Go here for more of our picks for the best PC games of 2015.


  1. thedosbox says:

    Yay, this was one of my favourite games of the year. It’s one of the few games which put a big cheshire cat grin on my face whenever I played it.

    Not sure why it’s being described as a co-op game though.

    • Malkara says:

      Looks like a mistake- the actual name of the article (and thus the likely intended category) is ‘best-physics-game’.

    • Todd Hawks says:

      Yeah, looks like copy paste error

  2. iambecomex says:

    Not only an enjoyable and charming game, but a good one for young kids, too. My nephew and niece, aged 7 and 5, got to grips with it pretty easily. It’s always nice to have my nephew asking to play something that is actually suitable for him, rather than what he’s seen being played on YouTube.

  3. mashkeyboardgetusername says:

    Great little game. Something about BUD and the feel of the game meant that even when he stumbled off an edge I never got frustrated. The metroidvania aspects, as you unlock/discover more ways to move around, were nice too.

  4. basilisk says:

    Besides being absolutely lovely, Grow Home has the most amazing progression curve I’ve ever seen in a game, from a tiny robot who’s having trouble climbing on a small boulder to something huge and majestic and beautiful. What an incredibly charming game.

    • Harlander says:

      Did you mean “… to a tiny robot having trouble climbing up something huge, majestic and beautiful”?
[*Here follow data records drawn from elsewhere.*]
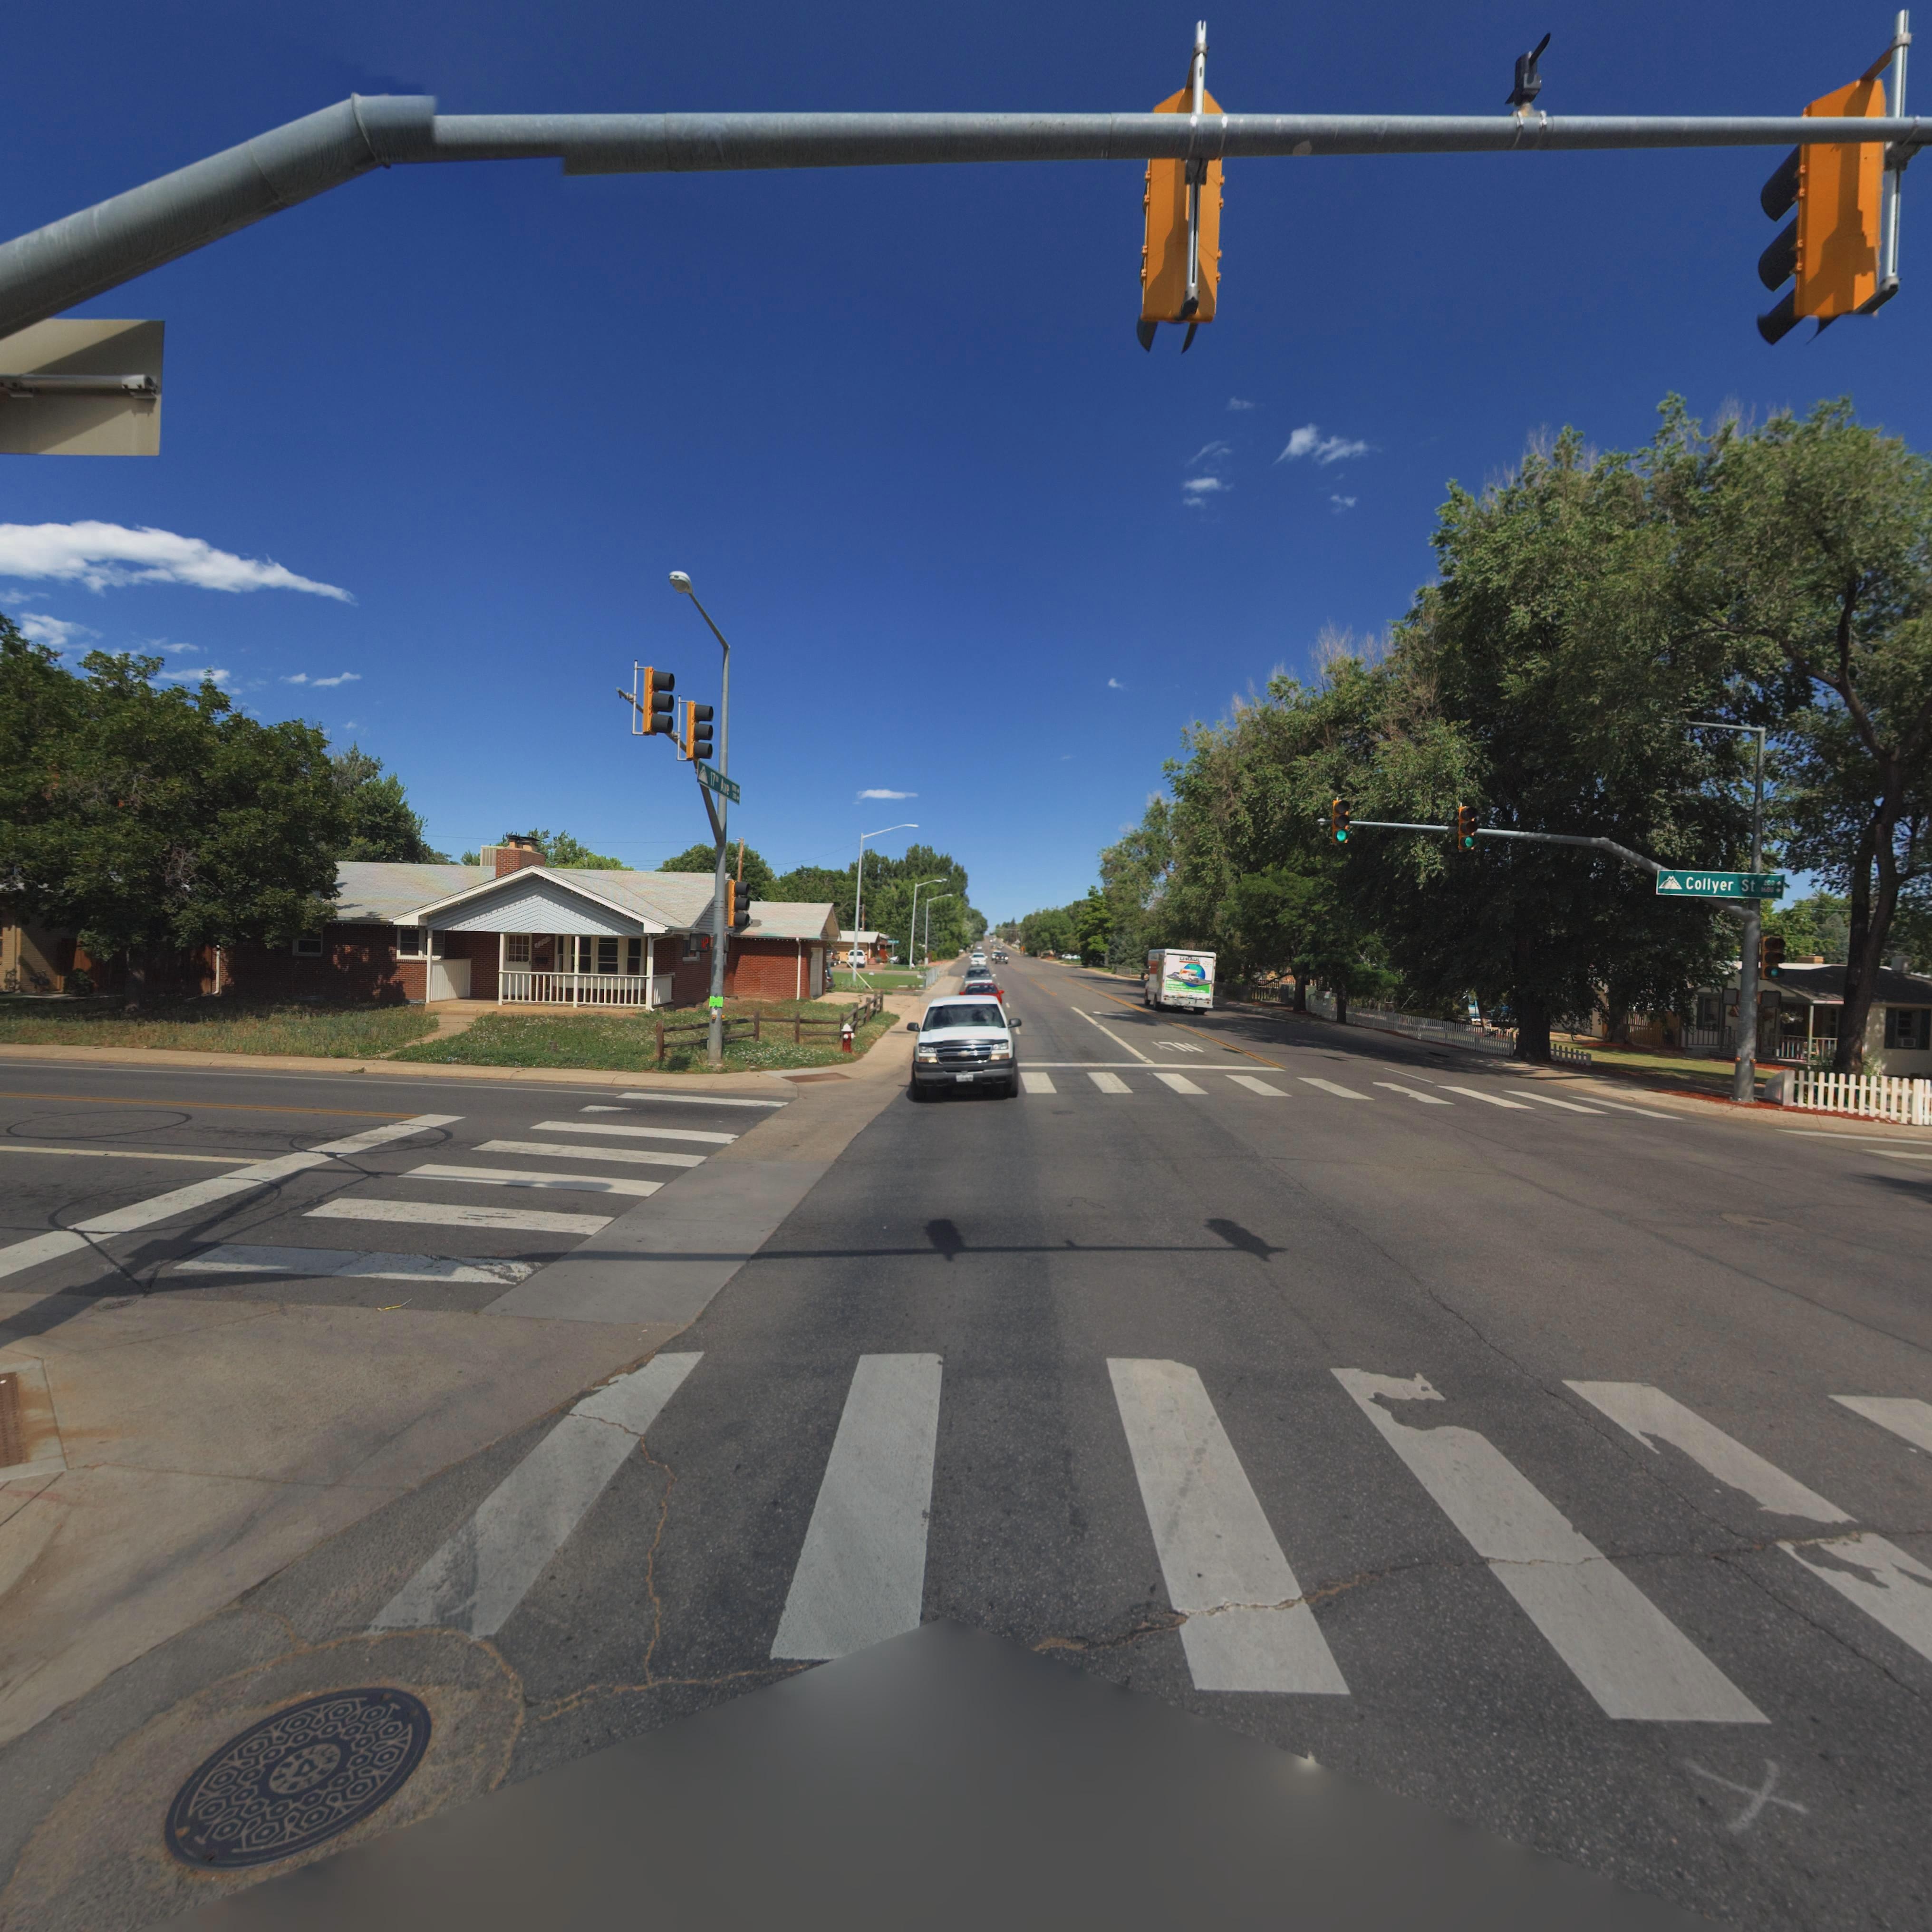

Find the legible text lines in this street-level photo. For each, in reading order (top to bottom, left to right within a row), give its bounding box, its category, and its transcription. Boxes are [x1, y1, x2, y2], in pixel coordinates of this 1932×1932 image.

[710, 771, 729, 796] StreetName: 17** Ave
[732, 792, 739, 801] StreetNumberRange: 2***
[1685, 876, 1756, 894] StreetName: Collyer St
[1763, 879, 1776, 886] StreetNumberRange: 200
[1760, 886, 1781, 892] StreetNumberRange: 1*0**
[536, 936, 550, 947] StreetNumber: **0*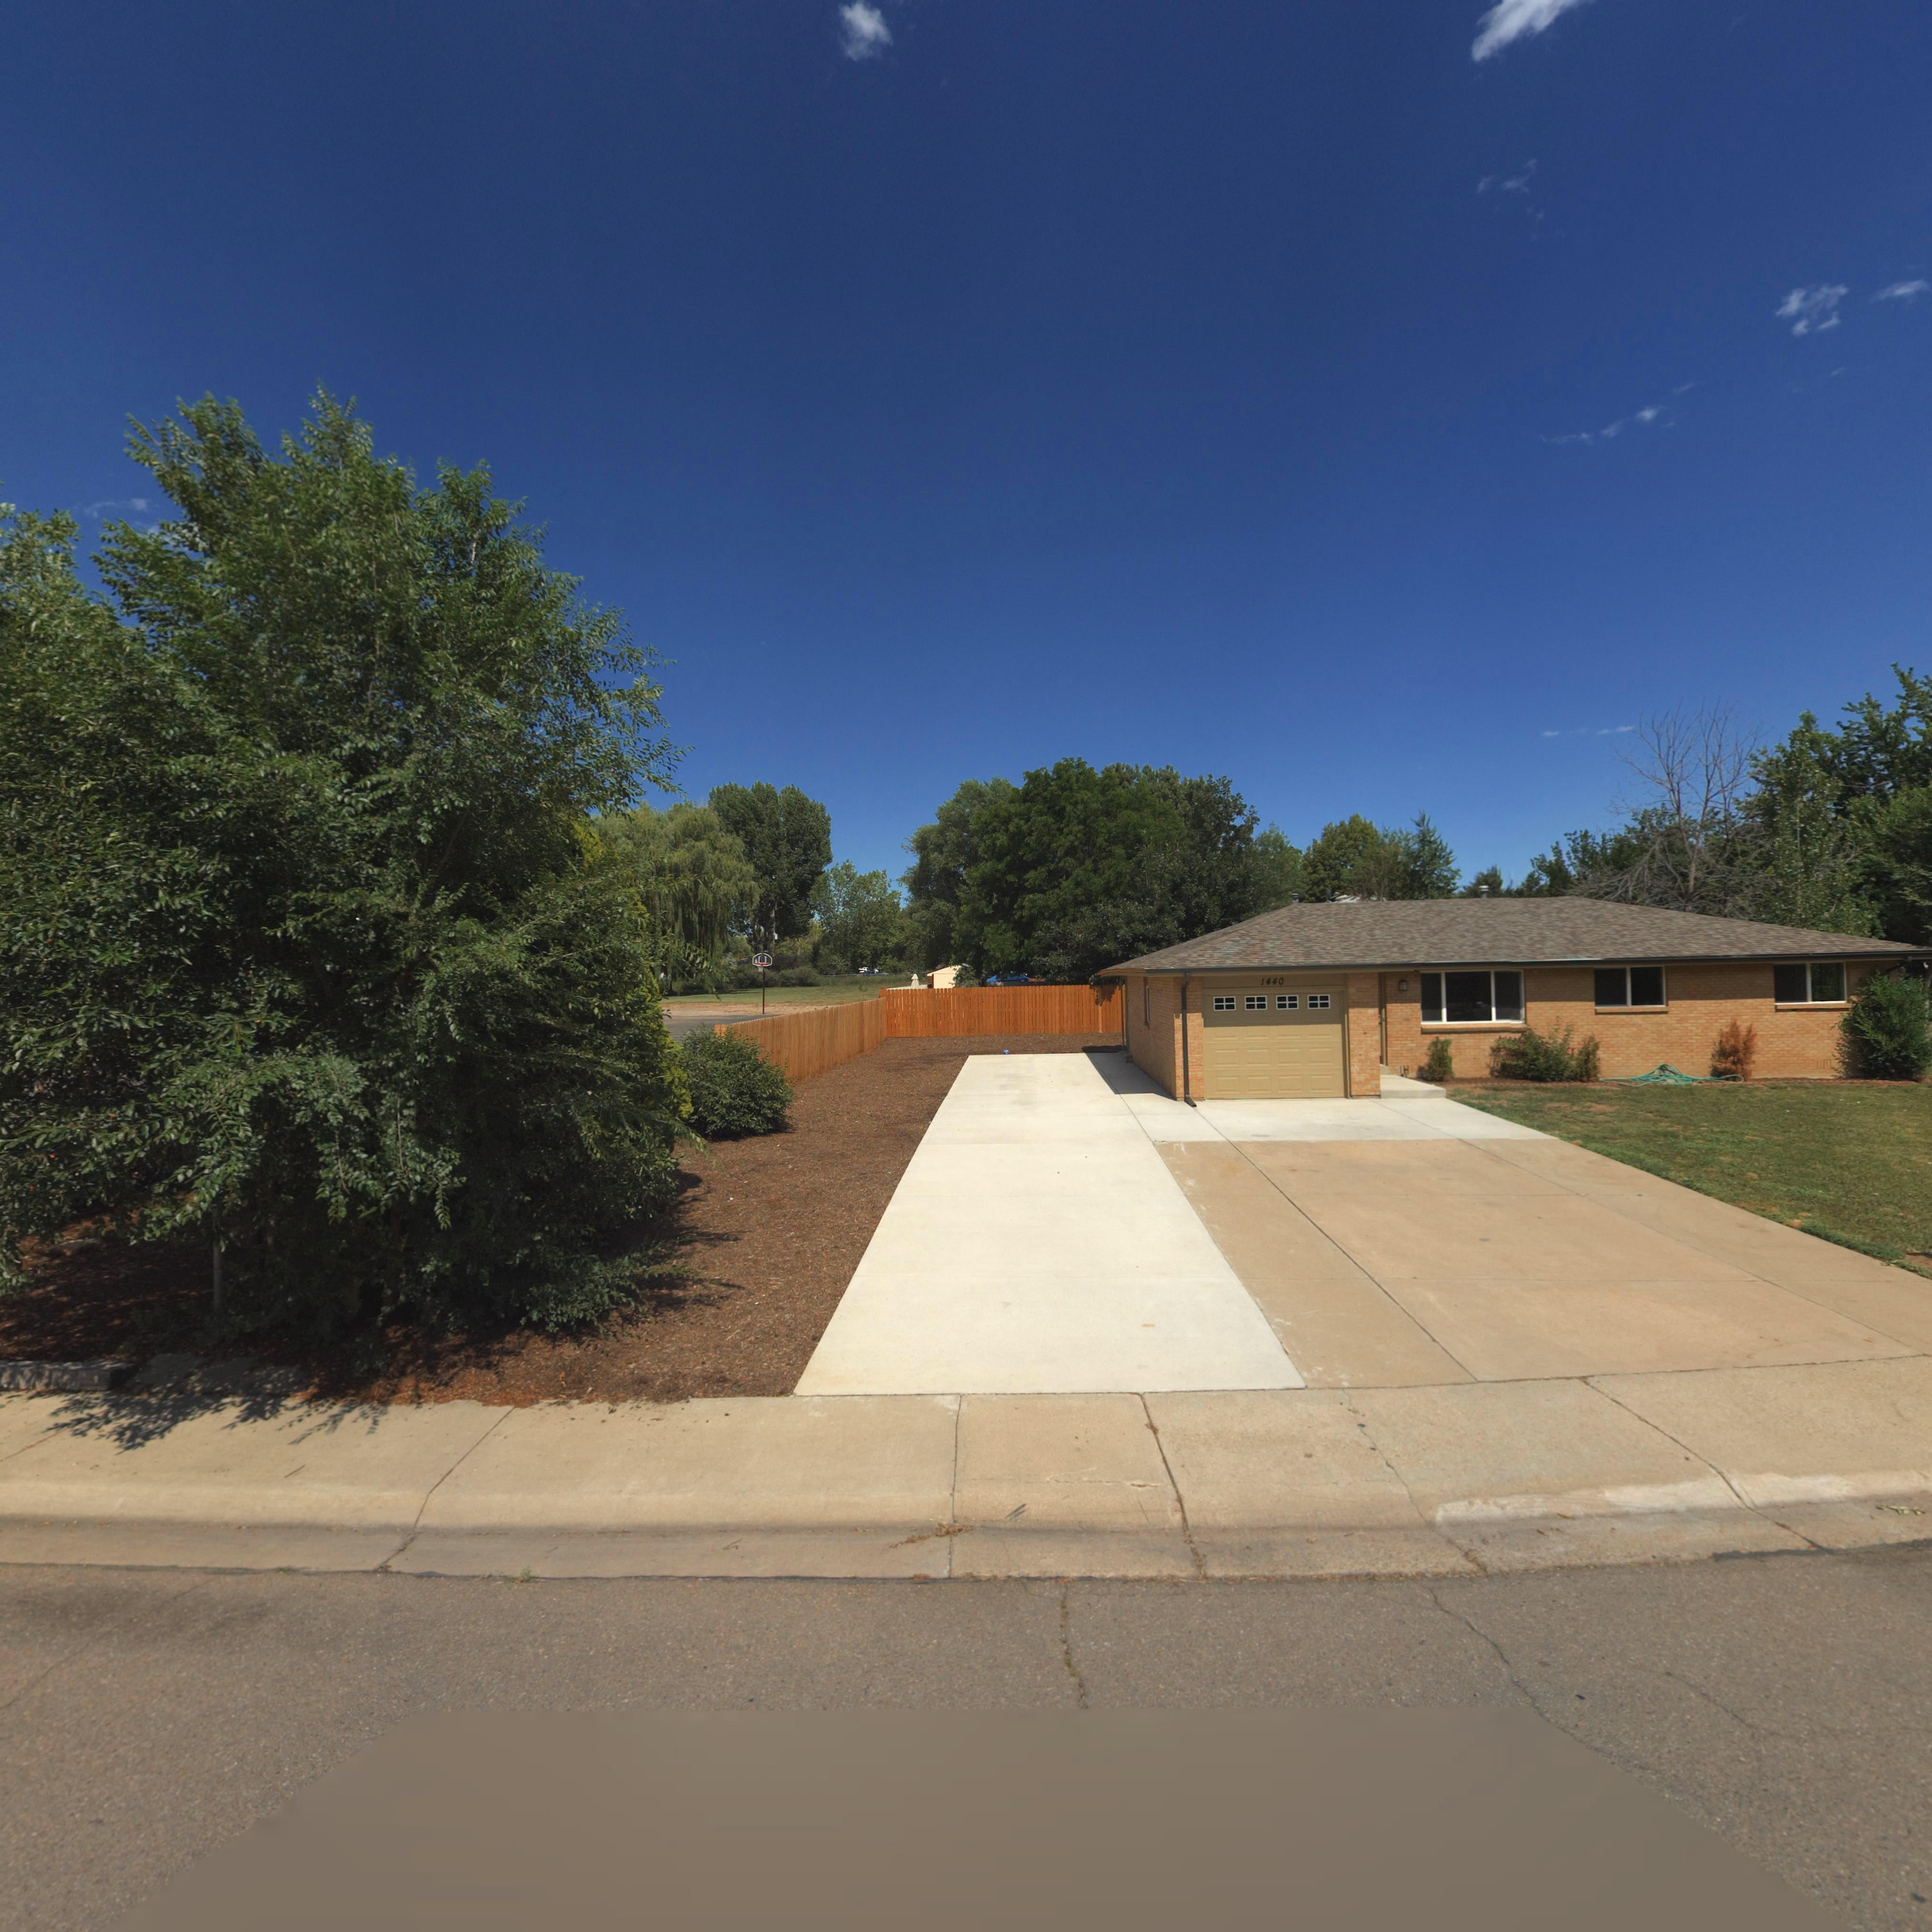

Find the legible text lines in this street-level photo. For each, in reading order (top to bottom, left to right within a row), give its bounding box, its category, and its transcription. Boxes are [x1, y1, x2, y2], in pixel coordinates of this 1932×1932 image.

      Delightful game, and pretty compelling too, especially when you get into the zone of flinging BUD about like some kind of angular monkey.

  5. tr76 says:

    Such a lovely game, BUD is absolutely adorable!

  6. Rhodokasaurus says:

    I agree that this is one of the best games of the year. I love how even though it’s all flat-colored polygons, the lighting gives everything a soft velvety look.

    It’s a damn shame it sold so poorly. Even at $8.00 it couldn’t break 100k sales in the first year, which if I were Ubisoft would discourage me from funding more indie games.

    Here’s where I get on my soapbox and say “Fucking kids, can’t appreciate a damn thing unless its about shooting people in drab photo-real environments”.

  7. Urthman says:

    This was my favorite game of the year. The movement mechanics are so much fun and movement becomes more and more delightful as you unlock more ways to move around the environment (I count eight distinct modes of player-controlled movement, not counting just falling from a great height).

    This game gave me the best feeling of don’t-look-down-I’m-way-too-high-up vertigo since Giants: Citizen Kabuto.

    And it’s such a charming environment with adorable animals everywhere and lots of nifty secret places to find.

  8. Banks says:

    I loved this too, such a joy to play and explore.

  9. Toupee says:

    I love love love this game.

  10. InternetBatman says:

    I love Grow Home. I have to say the game gets more fun the more you play. Discovering secret caves and the hanglider leaf is a fun experience. I wish I had more to do in it, or could play a sequel.

  11. Zekiel says:

    John’s original review described this game as “lovely” and I completely agree. It was a little frustrating in places, but the sense of wonder at discovering new bits of vertical world, and delight at watching BUD totter about completely made up for it. Marvellous.

  12. Bassem says:

    Absolutely love this game. I want more of it, I want more worlds to explore – the early concept art looked so promising. I wish they’d give us more. I would happily pay for it.